ПОРЯДОК ВЫПОЛНЕНИЯ -
(1) Перепишите без изменений часть текста о Мусоргском: начните с места, где стоят слова «Певица Мария Васильевна», и остановитесь после слов «письмах к ней.».
(2) Напишите, что следует дальше в тексте о Мусоргском, начиная сразу после его последнего предложения.

Как замечал Владимир Стасов, Надежда Петровна имела на Мусоргского «особенно благодетельное влияние и при всей дружбе не щадила его недостатков…». Он же доверялся ей беспредельно, посвящал в свои замыслы и планы и очень дорожил правдивостью ее суждений – весьма взыскательных, а порой и очень суровых.
Опочининой посвящен романс Мусоргского на стихи Гейне «Расстались гордо мы» («Но если бы с тобою я встретиться могла…»). Для нее Мусоргский написал романсы «Ночь» – фантазию для голоса на переделанный им текст Пушкина «Мой голос для тебя и ласковый и томный» и «Желание» на стихи Гейне. Ей посвящены музыкальный памфлет «Классик» и переложения для фортепиано бетховенских струнных квартетов.
Как отмечала Александра Орлова, на рукописи романса «Желание» («Хотел бы в единое слово…») сохранилось неразгаданное посвящение: «Посвящение Над. Петровне Опочининой (в память ее суда надо мной)».
Певица Мария Васильевна Шиловская, одна из самых красивых и одаренных женщин своего времени, обладательница чудесного сопрано, тоже была очень намного старше Мусоргского. И хотя она вводила всех в заблуждение, убавляла себе годы, композитор всегда оставался для нее мальчиком…

Людмила Ивановна Шестакова

МУСИНЬКА И ЕГО МУЗА
Еще одной дамой, к которой Модест Петрович питал нежные чувства, была Людмила Ивановна Шестакова, сестра Михаила Глинки, посвятившая себя увековечению его памяти. Свидетельством этих отношений стали письма, сохранившиеся в творческом архиве композитора. Она с особенной, почти материнской нежностью относилась к «Мусиньке» – именно так композитор подписывался в письмах к ней.
«С первой встречи меня поразили в нем какие-то особенные деликатность и мягкость в обращении, это был человек удивительно хорошо воспитанный и выдержанный», – вспоминала Людмила Ивановна. Модест Петрович привязался к ней, ценя ее доброту и дружеское расположение. Мусоргский чтил ее и как своего личного друга и друга композиторов, и, конечно, как сестру Глинки.
Музыкальные вечера Шестаковой со второй половины 1860-х годов привлекли лучших петербургских музыкантов. Заканчивались они довольно рано. Обычно в половине одиннадцатого вечера она складывала свое рукоделие, которым занималась, слушая музыку и принимая участие в беседе. Мусоргский шутливо объявлял: «Первое предостережение дано».
Когда немного позже Людмила Ивановна поднималась с кресла, Модест Петрович произносил: «Второе предостережение – третьего ждать нельзя» – и, завершая шутку, добавлял, что Шестакова скоро скажет им: «Пошли вон, дураки», наподобие Агафьи Тихоновны из гоголевской «Женитьбы». Впрочем, нередко, не желая нарушать настроение гостей и разлучать их, Людмила Ивановна меняла свой распорядок, и тогда друзья покидали ее уютную квартиру далеко за полночь.

ПРЕДОСТАВЛЕННЫЕ ЗАПИСИ -
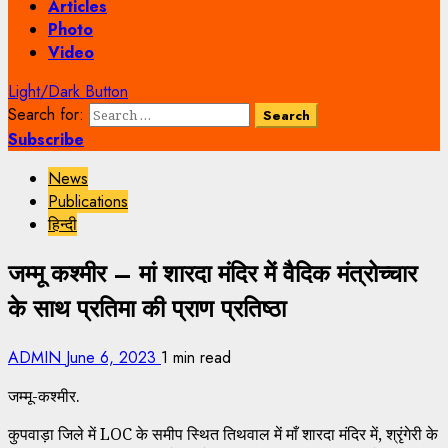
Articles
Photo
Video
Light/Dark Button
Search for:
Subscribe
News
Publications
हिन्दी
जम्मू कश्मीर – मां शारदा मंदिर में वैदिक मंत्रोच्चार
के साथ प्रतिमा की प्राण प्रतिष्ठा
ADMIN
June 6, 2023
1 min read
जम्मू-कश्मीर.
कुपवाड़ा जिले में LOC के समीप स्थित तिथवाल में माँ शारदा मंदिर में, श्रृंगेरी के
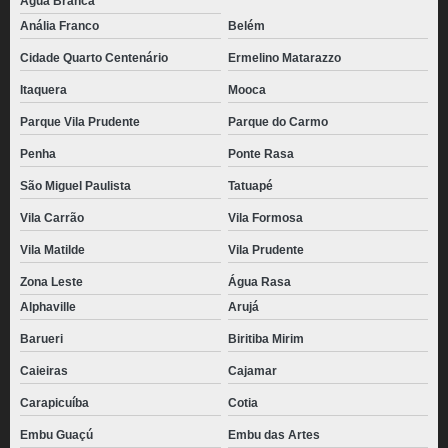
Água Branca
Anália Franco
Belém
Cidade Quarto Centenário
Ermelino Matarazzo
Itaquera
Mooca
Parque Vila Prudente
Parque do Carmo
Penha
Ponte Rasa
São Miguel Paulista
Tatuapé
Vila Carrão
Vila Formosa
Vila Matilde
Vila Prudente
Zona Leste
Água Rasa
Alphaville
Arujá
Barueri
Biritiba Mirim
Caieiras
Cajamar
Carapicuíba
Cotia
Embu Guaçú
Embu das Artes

ОТВЕТЫ ПО ЗАДАНИЯМ -
(1)
Певица Мария Васильевна Шиловская, одна из самых красивых и одаренных женщин своего времени, обладательница чудесного сопрано, тоже была очень намного старше Мусоргского. И хотя она вводила всех в заблуждение, убавляла себе годы, композитор всегда оставался для нее мальчиком…

Людмила Ивановна Шестакова

МУСИНЬКА И ЕГО МУЗА
Еще одной дамой, к которой Модест Петрович питал нежные чувства, была Людмила Ивановна Шестакова, сестра Михаила Глинки, посвятившая себя увековечению его памяти. Свидетельством этих отношений стали письма, сохранившиеся в творческом архиве композитора. Она с особенной, почти материнской нежностью относилась к «Мусиньке» – именно так композитор подписывался в письмах к ней.

(2)
Кстати, в уже упомянутом романе Ивана Лукаша фигурировала и Людмила Шестакова: «Младшая сестра Глинки, Людмила Ивановна, пожилая, вечно в темной турецкой шали и шелковой лиловой кофточке со стеклянными пуговками, казалась ему светящейся живой частицей самого Глинки, прекрасного музыканта, трогательного и гармонического. Даже в самом имени Глинки было что-то трогательное, как «Иже херувимская» к концу обедни.
Людмила Ивановна, ласковая, немного глуховатая, с молочно-голубыми глазами, какие, вероятно, были и у ее брата, с крошечными, бескровно-белыми и робкими руками, в голубых жилках, тоже, вероятно, как у брата, была для молодого Преображенского офицера, помешанного на музыке, как бы живой святыней.
Это Людмила Ивановна ввела его в дом Орфанти, это она со своими стеклярусами и турецкими шалями, как самая обыкновенная мещанская сваха с Песков, помогала их игре в четыре руки при свечах, оставляя их вдвоем в гостиной, именно она создала вокруг него и Лизы воздух тайны, чего-то скрытого до поры, и неловкого».

ОТСРОЧИТЬ НЕИЗБЕЖНОЕ
Как отмечают биографы Мусоргского, неудивительно, учитывая его болезненную ранимость и крайнюю неустойчивость, что к концу 1870-х годов он стал полностью дезорганизованным человеком и почти законченным алкоголиком.
Илья Репин свидетельствовал: «Невероятно, как этот превосходно воспитанный гвардейский офицер, шаркун, безукоризненный человек общества, раздушенный, изысканный, брезгливый, едва оставался без Владимира Васильевича (Стасова. – Ред.), быстро распродавал свою мебель, свое элегантное платье, вскоре оказывался в каких-то дешевых трактирах, уподобляясь завсегдатаям “бывших людей”».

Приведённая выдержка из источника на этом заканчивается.